### SET EXERCISE
Can you find every line in the data that contains the string "collectors" and copy each one in full? Treat uppercase and lowercase as different.

[Stored data]
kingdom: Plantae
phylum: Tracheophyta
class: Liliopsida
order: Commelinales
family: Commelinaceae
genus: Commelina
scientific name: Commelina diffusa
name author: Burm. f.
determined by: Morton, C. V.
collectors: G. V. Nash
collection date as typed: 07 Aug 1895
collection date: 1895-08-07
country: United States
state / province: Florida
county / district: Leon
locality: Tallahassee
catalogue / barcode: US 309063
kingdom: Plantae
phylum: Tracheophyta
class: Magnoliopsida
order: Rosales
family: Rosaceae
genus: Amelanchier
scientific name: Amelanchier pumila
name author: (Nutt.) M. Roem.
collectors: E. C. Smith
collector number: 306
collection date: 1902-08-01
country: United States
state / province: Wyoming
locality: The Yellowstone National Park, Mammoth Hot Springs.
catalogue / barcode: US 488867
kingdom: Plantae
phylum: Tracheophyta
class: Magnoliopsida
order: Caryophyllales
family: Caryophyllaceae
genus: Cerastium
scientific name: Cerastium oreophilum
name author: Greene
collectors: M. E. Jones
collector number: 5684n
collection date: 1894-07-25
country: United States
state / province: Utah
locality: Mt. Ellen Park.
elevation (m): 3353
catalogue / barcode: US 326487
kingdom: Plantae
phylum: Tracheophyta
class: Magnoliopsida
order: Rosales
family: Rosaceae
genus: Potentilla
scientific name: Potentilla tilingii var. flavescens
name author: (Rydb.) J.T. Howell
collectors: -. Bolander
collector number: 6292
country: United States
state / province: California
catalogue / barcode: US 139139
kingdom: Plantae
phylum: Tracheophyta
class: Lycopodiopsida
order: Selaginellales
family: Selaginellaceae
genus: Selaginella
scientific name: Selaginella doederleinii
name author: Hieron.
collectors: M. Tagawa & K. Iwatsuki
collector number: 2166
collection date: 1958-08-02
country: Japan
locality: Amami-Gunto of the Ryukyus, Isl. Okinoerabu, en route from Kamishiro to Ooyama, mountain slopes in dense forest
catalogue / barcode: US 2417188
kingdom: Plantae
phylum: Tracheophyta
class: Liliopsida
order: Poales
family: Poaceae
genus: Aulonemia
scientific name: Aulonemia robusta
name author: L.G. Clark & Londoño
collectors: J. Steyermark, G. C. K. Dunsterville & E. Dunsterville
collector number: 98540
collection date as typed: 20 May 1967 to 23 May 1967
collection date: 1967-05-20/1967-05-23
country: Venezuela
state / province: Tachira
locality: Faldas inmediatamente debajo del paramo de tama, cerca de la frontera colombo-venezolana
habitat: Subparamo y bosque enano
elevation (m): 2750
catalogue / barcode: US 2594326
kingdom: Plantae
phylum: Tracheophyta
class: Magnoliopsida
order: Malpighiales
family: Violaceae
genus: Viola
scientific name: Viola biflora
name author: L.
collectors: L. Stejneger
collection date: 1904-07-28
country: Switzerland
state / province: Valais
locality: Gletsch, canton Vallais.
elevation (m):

### REPLY
collectors: G. V. Nash
collectors: E. C. Smith
collectors: M. E. Jones
collectors: -. Bolander
collectors: M. Tagawa & K. Iwatsuki
collectors: J. Steyermark, G. C. K. Dunsterville & E. Dunsterville
collectors: L. Stejneger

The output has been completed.